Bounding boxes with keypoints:
··········
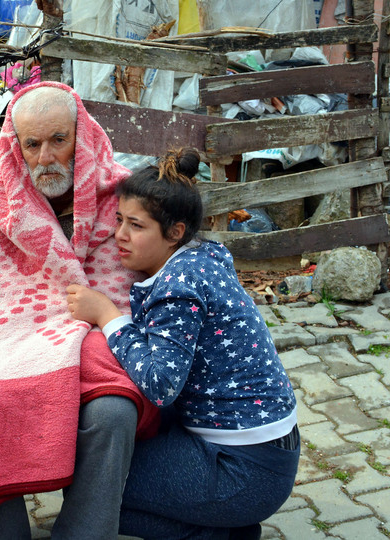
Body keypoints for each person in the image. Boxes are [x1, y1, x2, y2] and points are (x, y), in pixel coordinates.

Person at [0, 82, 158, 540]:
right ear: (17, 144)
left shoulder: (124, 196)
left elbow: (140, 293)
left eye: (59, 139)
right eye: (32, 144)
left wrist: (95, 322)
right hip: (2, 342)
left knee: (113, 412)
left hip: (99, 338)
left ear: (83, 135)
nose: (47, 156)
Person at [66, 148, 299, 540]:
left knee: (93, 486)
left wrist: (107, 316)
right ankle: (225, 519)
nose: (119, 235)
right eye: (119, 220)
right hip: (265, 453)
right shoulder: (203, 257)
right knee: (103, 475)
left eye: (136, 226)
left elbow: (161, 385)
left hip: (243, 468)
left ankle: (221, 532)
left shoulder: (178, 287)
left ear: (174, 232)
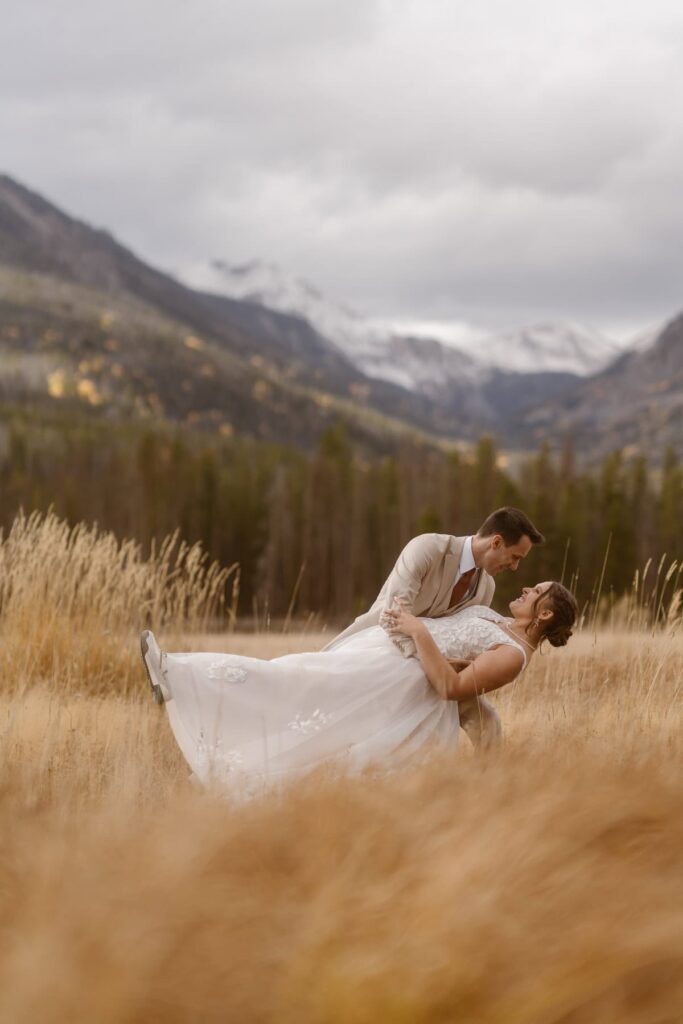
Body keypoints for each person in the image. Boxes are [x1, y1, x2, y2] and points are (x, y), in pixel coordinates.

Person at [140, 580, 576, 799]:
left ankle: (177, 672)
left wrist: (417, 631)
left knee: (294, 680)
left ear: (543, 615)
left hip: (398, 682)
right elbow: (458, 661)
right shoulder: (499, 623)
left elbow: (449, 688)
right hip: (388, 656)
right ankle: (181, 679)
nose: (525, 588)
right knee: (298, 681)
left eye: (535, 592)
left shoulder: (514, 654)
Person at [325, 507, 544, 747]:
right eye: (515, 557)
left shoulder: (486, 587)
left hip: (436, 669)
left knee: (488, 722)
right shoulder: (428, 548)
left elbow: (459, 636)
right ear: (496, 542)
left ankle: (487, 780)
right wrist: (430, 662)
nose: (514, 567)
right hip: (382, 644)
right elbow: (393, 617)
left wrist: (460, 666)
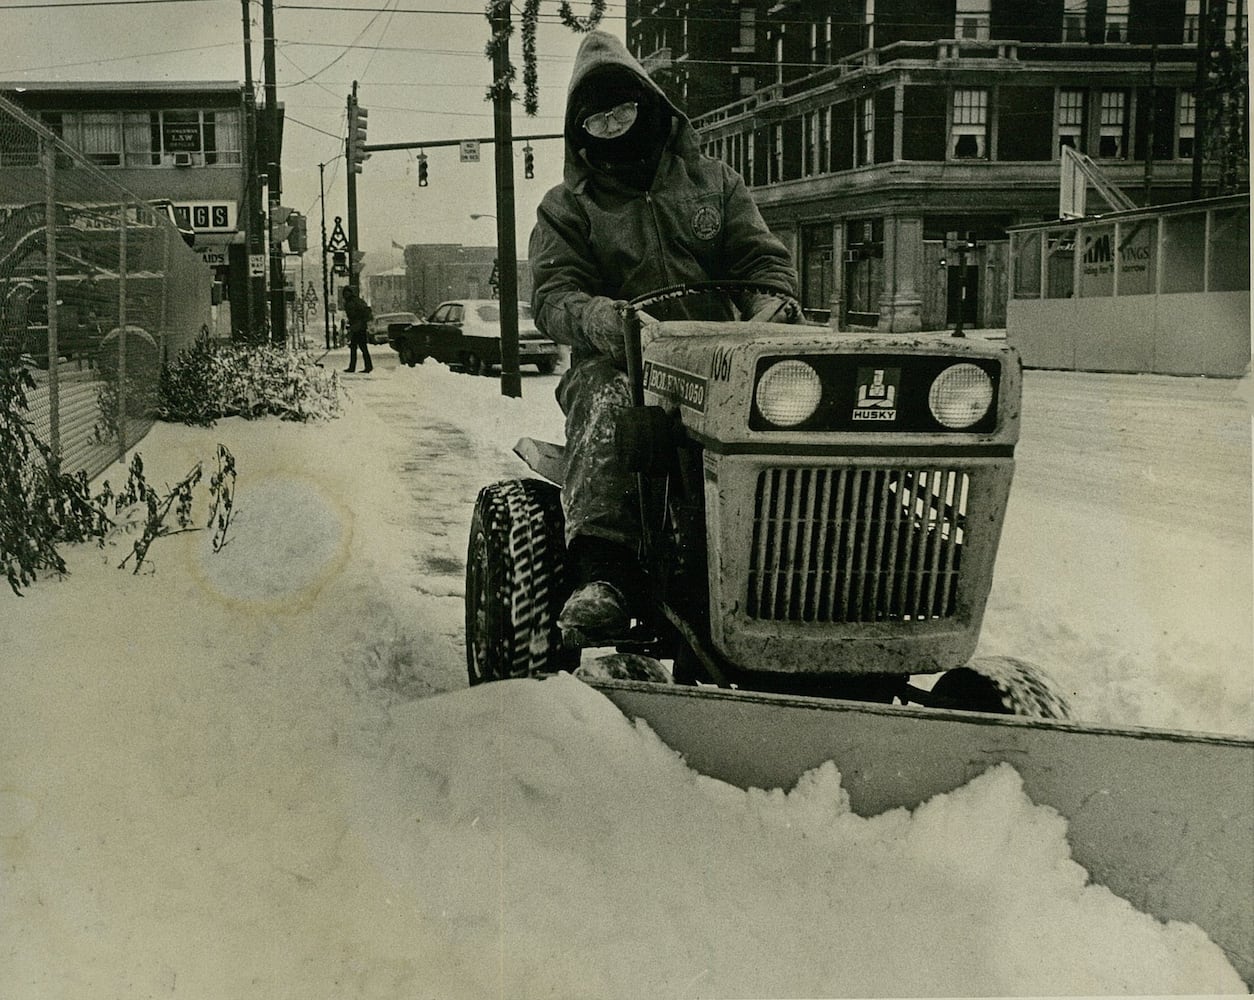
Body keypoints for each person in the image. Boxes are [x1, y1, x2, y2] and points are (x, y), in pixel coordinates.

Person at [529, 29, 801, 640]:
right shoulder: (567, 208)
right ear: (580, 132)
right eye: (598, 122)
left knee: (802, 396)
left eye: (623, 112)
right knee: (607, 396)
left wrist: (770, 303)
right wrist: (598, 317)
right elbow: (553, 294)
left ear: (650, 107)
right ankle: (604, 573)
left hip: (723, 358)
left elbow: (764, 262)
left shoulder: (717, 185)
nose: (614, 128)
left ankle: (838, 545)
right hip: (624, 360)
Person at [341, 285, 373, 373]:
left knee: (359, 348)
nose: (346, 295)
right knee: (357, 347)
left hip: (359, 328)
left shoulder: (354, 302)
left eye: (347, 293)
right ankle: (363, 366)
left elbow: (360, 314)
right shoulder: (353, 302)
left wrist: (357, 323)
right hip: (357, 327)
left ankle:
··········
### TO DO
Where the string "shoulder" occurs in a line above, count that line, and report solely the final figure.

### SOLUTION BELOW
11